With growing opposition to neoliberal capitalism, ‘stakeholderism’ and CSR have been invoked to save capitalism by offering a more sensitive ‘human’ face. Many CSR advocates argue that they are thinking long-term, and ultimately defending capitalist free enterprise by developing a ‘social conscience’ and taking responsibility for providing employment, avoiding pollution, and pursuing other trendy reforms, ostensibly in the ‘enlightened self-interest’ of shareholders.
Meanwhile, most advocating a stakeholder approach to corporate governance argue that considering the interests of employees or other stakeholders is good for company profits and shareholders, but privately acknowledge that profits must come first, even if they feel constrained to say so in public.
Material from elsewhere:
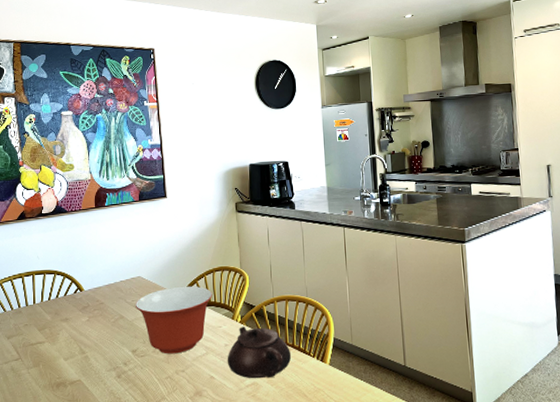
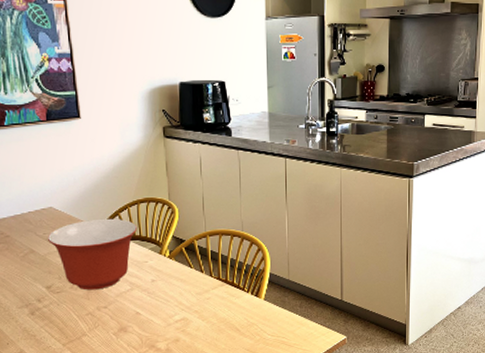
teapot: present [227,327,291,379] -> none [154,262,223,314]

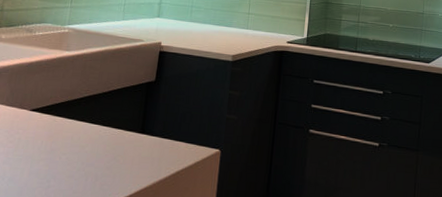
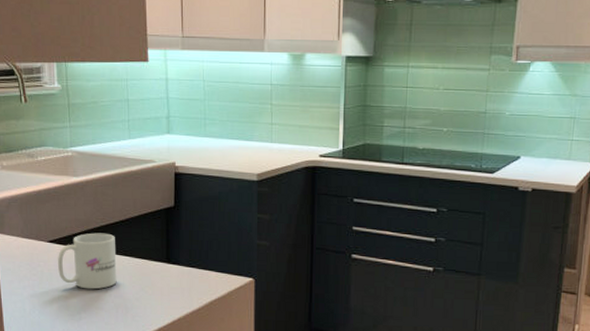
mug: none [35,103,96,158] -> present [58,233,117,290]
Embarrassingly, however, US corporations that signed the ‘stakeholder capitalism’ statement have been more likely to lay off workers in response to the COVID-19 pandemic, and less likely to donate to relief efforts.
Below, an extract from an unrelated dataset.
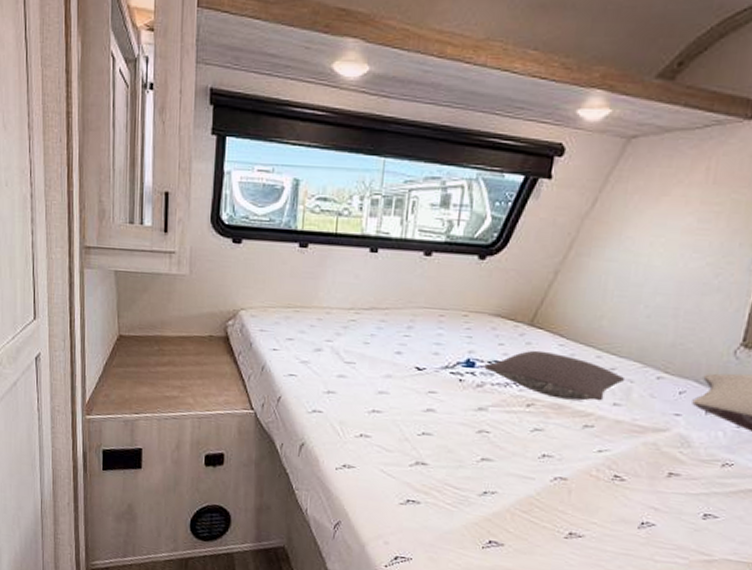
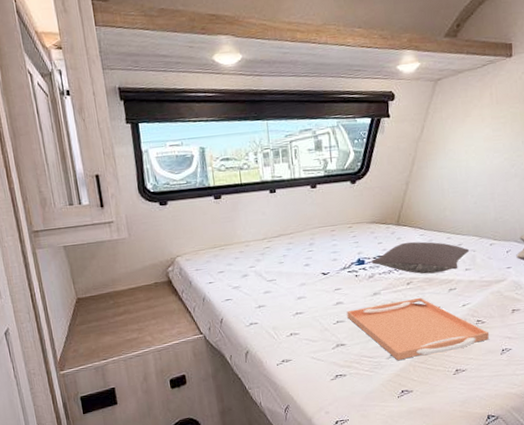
serving tray: none [437,422,627,507] -> present [347,297,489,360]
Unsurprisingly, legendary investor Warren Buffett remains skeptical of ‘purpose-over-profit’ stakeholder advocacy. “In representing your interests, business-savvy directors [will] seek managers whose goals include delighting their customers, cherishing their associates and acting as good citizens of both their communities and our country.”
Others insist that many contemporary problems are too urgent for slowly meandering political processes. Instead, they argue, CSR “is a quicker and surer way to solve pressing current problems”. CSR is also said to be a useful, if not necessary complement to government policy and regulation. Friedmanite critics object that CSR involves spending shareholder money for a typically vague public interest, reducing their returns and spending ‘other people’s money’. Friedman warned that the doctrine of ‘social responsibility’ will take over if not checked.
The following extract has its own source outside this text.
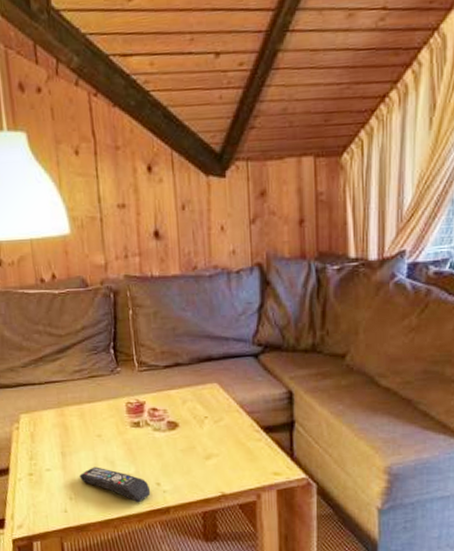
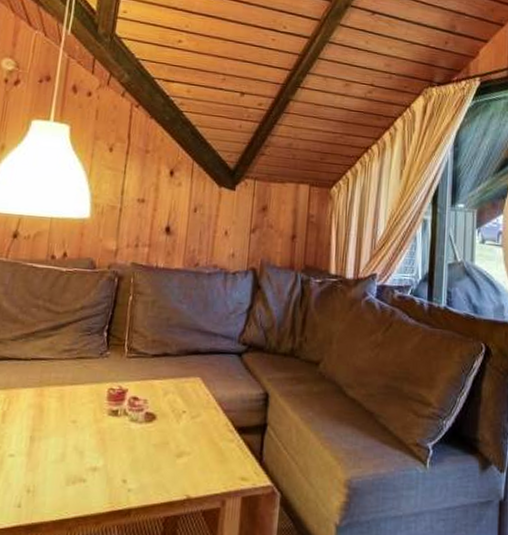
remote control: present [79,466,151,503] -> none [43,456,116,502]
But the converse is more true today as the ‘greed is good’ and ‘short-termist’ shareholder mentalities are clearly hegemonic. Others object that CSR involves the ‘socialist view’, according to Friedmanites, that political, not market mechanisms are better for allocating scarce resources to alternative uses. Meanwhile, CSR has also been invoked to justify wage curbs against trade union demands, ostensibly for some higher public purpose. Philanthropy and charity have also been invoked to minimize tax liability, and for public relations and marketing, e.g., by ‘greenwashing’ products and services.
As capitalism may well be the only ‘show in town’ for some time to come, popular demands for more thoroughgoing reforms and checks and balances are likely to grow as the realities of stakeholder capitalism and CSR become increasingly apparent.
-Jomo Kwame Sundaram
Jomo Kwame Sundaram is Senior Adviser at the Khazanah Research Institute in Kuala Lumpur, Malaysia. He was a member of the Economic Action Council (2019-2020), chaired by the seventh Malaysian Prime Minister, and the 5-member Council of Eminent Persons (2018) appointed by him, Emeritus Professor at the University of Malaya and Fellow of the Academy of Science, Malaysia. He was Founder-Chair of International Development Economics Associates (IDEAs), UN Assistant Secretary General for Economic Development (2005-2012), Research Coordinator for the G24 Intergovernmental Group on International Monetary Affairs and Development (2006-2012), and Assistant Director General for Economic and Social Development, Food and Agriculture Organization (FAO) of the United Nations (2012-2015). He received the 2007 Wassily Leontief Prize for Advancing the Frontiers of Economic Thought.